Hieraus ist jedoch nicht abzuleiten, dass der Urlaubszuschuss nur dann behalten werden dürfe, wenn der Urlaub, dessen Finanzierung er von seiner Grundidee her dient, tatsächlich angetreten und verbraucht wird. Sieht doch Pkt XVI.5 nach Ende des Kalenderjahres generell keine Rückzahlungsverpflichtung vor und bestimmt Pkt XVI.4 Satz 2 KVAÜ, dass einem AN, der nach dem 30.6. eingetreten ist und einen Urlaub bis zum Ende des Kalenderjahres nicht angetreten hat, der aliquote Urlaubszuschuss mit der Abrechnung für Dezember ausbezahlt wird. Die Vorschrift lässt über ihren unmittelbaren Anwendungsbereich – den Beginn des Arbeitsverhältnisses erst in der zweiten Jahreshälfte des laufenden Jahres – hinausgehend erkennen, dass der Urlaubszuschuss unabhängig vom Urlaubsverbrauch behalten werden darf. Der Senat hat dies auch bereits zu einer inhaltsgleichen Vorschrift in einem anderen KollV ausgesprochen (OGH 29.11.2017, 8 ObS 3/17z). Damit steht im Einklang, dass auch Sonderzahlungen die geleistete Arbeit abgelten (OGH 28.2.2008, 8 ObA 11/08p). Der möglicherweise früher motivierende Zusammenhang zwischen Urlaub und Weihnachten und den Sonderzahlungen ist wie aus den Fälligkeitsbestimmungen des vorliegenden KollV ersichtlich weitestgehend weggefallen.168

Pkt XVI.3 Satz 1 KVAÜ differenziert nicht zwischen Urlaubsansprüchen aus vergangenen Urlaubsjahren und jenem des aktuellen Urlaubsjahres. Der Urlaubszuschuss wird daher für das laufende Kalenderjahr nicht erst fällig, wenn der AN mit dem Verbrauch des ihm für dieses Jahr gebührenden Urlaubs beginnt. Vielmehr hat ein AN ein anzuerkennendes Interesse auf Auszahlung des Urlaubszuschusses, gleichgültig ob noch Alt- oder bereits Neuurlaub verbraucht wird. Ein im vergangenen Jahr ausbezahlter Urlaubszuschuss wird wohl regelmäßig bereits anderweitig verbraucht sein.

Auch Pkt XVI.5 Satz 1 KVAÜ spricht vom Verbrauch „eines“ Urlaubs, differenziert also nicht zwischen Urlaubsansprüchen aus vergangenen Urlaubsjahren und jenem des aktuellen Urlaubsjahres. Der gesamte Abschnitt XVI enthält keinen Hinweis darauf, dass der Anspruch auf Urlaubszuschuss einem Urlaubsanspruch aus einem bestimmten Urlaubsjahr zuzuordnen ist, sondern bindet den Sonderzahlungsanspruch nur an das jeweilige Kalenderjahr, was seinen bloßen Entgeltcharakter verstärkt.

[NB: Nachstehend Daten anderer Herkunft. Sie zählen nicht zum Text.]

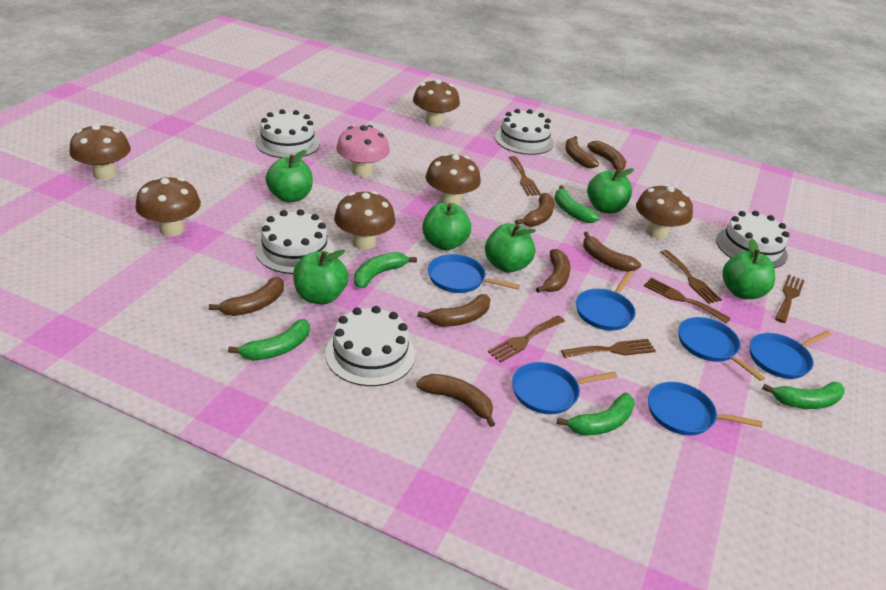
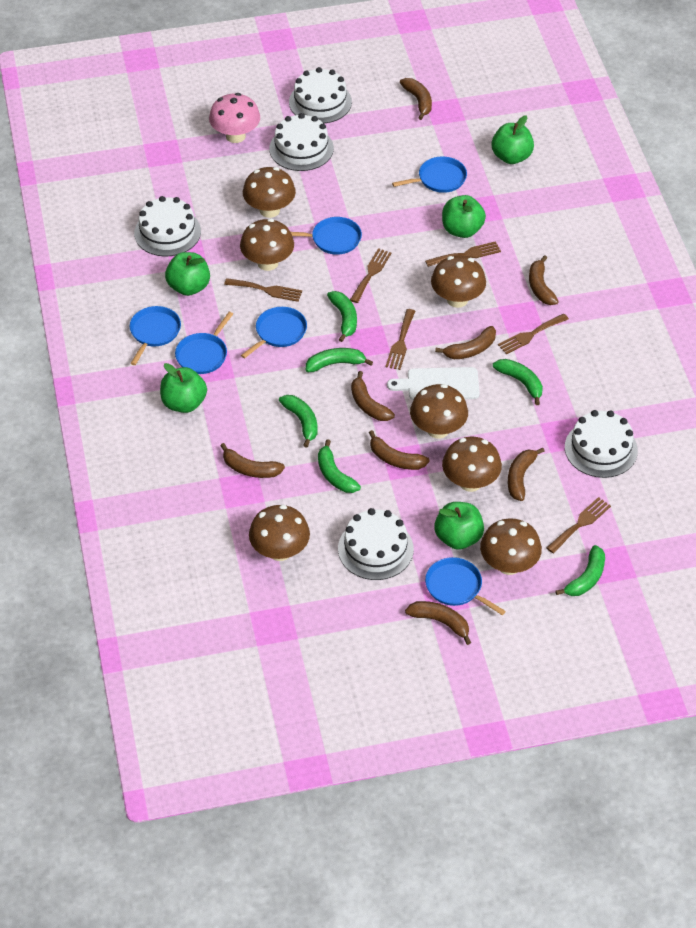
brown mushroom: [69,123,131,180] [135,177,201,236] [334,191,396,250] [413,79,460,126] [425,153,481,206] [636,184,693,239] = 6 -> [240,219,294,271] [243,167,296,218] [249,505,310,561] [410,384,468,439] [431,255,486,308] [442,437,502,492] [480,518,542,575] = 7
green apple: [266,150,313,202] [293,249,348,304] [422,203,471,250] [485,223,536,273] [587,168,634,214] [722,239,775,299] = 6 -> [160,363,207,413] [165,252,210,296] [434,502,484,550] [442,195,486,238] [492,115,534,164] = 5
green banana: [228,319,310,361] [354,252,417,288] [554,185,600,223] [557,393,635,435] [762,382,845,409] = 5 -> [279,395,318,448] [306,348,373,372] [318,439,361,493] [327,291,357,342] [493,359,543,405] [555,545,605,596] = 6
white cutting board: none = 0 -> [387,367,480,400] = 1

Nach Pkt XVI.5 Satz 2 KVAÜ ist die Verpflichtung zur Rückzahlung des bereits erhaltenen, aber wegen der Beendigung des Arbeitsverhältnisses vor Ablauf des Kalenderjahres überproportionalen Urlaubszuschusses „eingeschränkt auf den Teil des Urlaubszuschusses, der dem noch nicht verbrauchten Teil des Urlaubs entspricht“. Die Regelung beruht auf dem Gedanken, dass bei gänzlichem Verbrauch des Urlaubs wohl auch der gesamte Urlaubszuschuss verbraucht wurde und es deshalb dem AN unzumutbar ist, diesen aliquot zurückzuzahlen, wenn sein Dienstverhältnis vorzeitig endet. Zumal der Urlaubszuschuss der Finanzierung des aktuellen Urlaubs dient, muss Pkt XVI.5 Satz 2 KVAÜ dahin ausgelegt werden, dass keine Rückzahlungsverpflichtung besteht, wenn im laufenden Jahr zumindest Urlaub im Ausmaß des jährlichen Urlaubsanspruchs (25 bzw 30 Tage) konsumiert wurde, ist doch davon auszugehen, dass der aktuelle Urlaubszuschuss für diesen Urlaub verbraucht wurde.

Der Senat schließt sich damit der Ansicht vonKurzböck undSchindler an. Die Entscheidungen der Vorinstanzen waren folglich im klagestattgebenden Sinn abzuändern.